**SET OF TASKS:**
a) List every character from the novel who is named in the article on The Rival Chiefs.
b) Transcribe the passage of the article on The Rival Chiefs between "The novel was" and "their Irish novels.", inclusive.

Gothic novel by Anna Millikin

The Rival Chiefs; Or, Battle of Mere (1804) is a historical Gothic novel by Anna Millikin.

The story takes place in a chronologically vague setting at some point during the heptarchy of Anglo-Saxon England. The "mere" of the title is an archaic term for a border zone, in this case one characterized by frequent conflict. The rival chiefs are Ofred, who is King of Northumbria, and Kenred, heir to the throne of Mercia. Both fall in love with Cuthberga, a Mercian noblewoman; she only falls in love with Kenred. Cuthberga is sent to a remote castle, where both Ofred (disguised as a hunter) and Kenred (disguised as a peasant) secretly visit her. Ofred foils Kenred and Cuthberga's plans to marry, then defeats Kenred in a battle between Mercia and Northumberland. As a condition for peace, Ofred demands that Cuthberga marry him; she becomes Queen of Northumberland, unhappily. Kenred marries his originally-intended spouse Princess Avice of Mercia, (Note: Princess Avice is the daughter of the current King of Mercia, but Kenred (the king's heir) is not her brother. The king's three sons all die at the start of the novel, and Kenred is a distant kinsman who becomes his heir through male-line primogeniture.) who has a child and dies. Kenred inherits the throne of Mercia, and he and Ofred go to war again. In single combat, Kenred kills Ofred, who makes Cuthberga swear not to marry Kenred. The story ends with Cuthberga entering a convent.

The novel was first published in Cork, Ireland by John Connor in 1804, then reprinted in London by William Lane in March 1805 for Lane's Minerva Press. The Irish publishing industry was substantially reduced after an 1801 change in copyright law ended Irish unauthorized reprints; Connor's printing of Millikin's book was an outlier in 1804. Rival Chiefs was one of Millikin's two novels to be published first for Connor and then imported to London by the Minerva Press. Millikin was one of several authors who used the Minerva Press – a prolific publisher of commercial fiction for circulating libraries, particularly associated with both women writers and women readers – to gain an international audience for their Irish novels.

An 1805 review in The Literary Journal was highly negative, stating: "The whole is judiciously confined to one small volume, as the story is sufficiently heavy and uninteresting. It is really amazing how it is possible to sit down to a work of imagination, and write matter so stale, flat, and unprofitable."

**ENTRIES PROVIDED:**
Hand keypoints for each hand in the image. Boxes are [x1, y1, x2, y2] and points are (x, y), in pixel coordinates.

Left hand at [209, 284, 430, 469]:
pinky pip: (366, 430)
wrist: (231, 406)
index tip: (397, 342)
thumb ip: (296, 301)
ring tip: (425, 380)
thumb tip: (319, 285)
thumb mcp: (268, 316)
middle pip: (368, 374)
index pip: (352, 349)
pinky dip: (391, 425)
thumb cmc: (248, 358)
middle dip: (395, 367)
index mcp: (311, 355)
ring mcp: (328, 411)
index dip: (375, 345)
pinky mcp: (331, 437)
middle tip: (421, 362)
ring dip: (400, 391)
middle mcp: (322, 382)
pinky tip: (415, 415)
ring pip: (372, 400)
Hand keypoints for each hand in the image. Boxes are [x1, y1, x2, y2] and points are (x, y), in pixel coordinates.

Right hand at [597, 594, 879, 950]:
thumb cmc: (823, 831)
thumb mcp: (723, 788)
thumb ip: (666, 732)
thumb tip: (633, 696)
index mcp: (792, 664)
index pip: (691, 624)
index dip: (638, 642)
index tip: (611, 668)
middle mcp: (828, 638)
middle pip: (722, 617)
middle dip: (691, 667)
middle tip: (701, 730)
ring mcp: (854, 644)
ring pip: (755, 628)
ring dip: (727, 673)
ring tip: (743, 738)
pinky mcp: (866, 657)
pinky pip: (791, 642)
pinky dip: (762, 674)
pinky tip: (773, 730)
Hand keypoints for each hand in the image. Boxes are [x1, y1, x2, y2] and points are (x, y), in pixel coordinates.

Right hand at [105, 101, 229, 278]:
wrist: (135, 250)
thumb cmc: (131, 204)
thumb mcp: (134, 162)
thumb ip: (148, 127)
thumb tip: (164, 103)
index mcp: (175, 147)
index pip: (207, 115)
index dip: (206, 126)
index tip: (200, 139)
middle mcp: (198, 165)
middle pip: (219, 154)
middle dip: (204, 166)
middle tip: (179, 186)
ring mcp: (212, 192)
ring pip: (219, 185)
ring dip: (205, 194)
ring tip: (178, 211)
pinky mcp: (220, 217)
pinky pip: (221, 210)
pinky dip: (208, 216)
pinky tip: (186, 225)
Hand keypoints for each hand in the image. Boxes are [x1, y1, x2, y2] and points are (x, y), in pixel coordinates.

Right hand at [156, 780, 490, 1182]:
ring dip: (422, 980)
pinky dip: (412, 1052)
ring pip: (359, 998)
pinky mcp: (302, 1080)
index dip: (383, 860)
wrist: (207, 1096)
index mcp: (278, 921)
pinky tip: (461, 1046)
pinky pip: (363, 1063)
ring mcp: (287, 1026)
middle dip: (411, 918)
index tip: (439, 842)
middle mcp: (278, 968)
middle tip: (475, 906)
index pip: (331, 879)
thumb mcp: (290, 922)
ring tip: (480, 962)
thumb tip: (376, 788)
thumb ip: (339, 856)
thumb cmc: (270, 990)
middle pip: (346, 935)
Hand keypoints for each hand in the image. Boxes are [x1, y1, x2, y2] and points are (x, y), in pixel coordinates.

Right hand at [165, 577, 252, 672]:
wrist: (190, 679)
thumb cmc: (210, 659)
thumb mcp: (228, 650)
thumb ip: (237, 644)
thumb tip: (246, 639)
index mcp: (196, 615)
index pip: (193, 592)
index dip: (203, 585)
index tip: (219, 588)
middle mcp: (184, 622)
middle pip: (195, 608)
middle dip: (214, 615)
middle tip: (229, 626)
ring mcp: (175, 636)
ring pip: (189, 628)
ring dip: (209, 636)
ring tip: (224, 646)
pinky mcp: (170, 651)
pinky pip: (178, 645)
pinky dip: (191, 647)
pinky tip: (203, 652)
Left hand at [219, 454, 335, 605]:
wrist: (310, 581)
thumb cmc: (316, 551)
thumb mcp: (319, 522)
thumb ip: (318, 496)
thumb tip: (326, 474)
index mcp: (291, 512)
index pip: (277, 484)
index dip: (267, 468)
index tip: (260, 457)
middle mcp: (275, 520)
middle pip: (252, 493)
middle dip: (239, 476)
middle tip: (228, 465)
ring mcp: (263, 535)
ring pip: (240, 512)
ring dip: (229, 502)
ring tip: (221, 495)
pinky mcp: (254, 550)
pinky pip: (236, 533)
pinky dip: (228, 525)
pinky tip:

**OUTPUTS BY TASK:**
a)
Ofred
Kenred
Cuthberga
Avice

b)
The novel was first published in Cork, Ireland by John Connor in 1804, then reprinted in London by William Lane in March 1805 for Lane's Minerva Press. The Irish publishing industry was substantially reduced after an 1801 change in copyright law ended Irish unauthorized reprints; Connor's printing of Millikin's book was an outlier in 1804. Rival Chiefs was one of Millikin's two novels to be published first for Connor and then imported to London by the Minerva Press. Millikin was one of several authors who used the Minerva Press – a prolific publisher of commercial fiction for circulating libraries, particularly associated with both women writers and women readers – to gain an international audience for their Irish novels.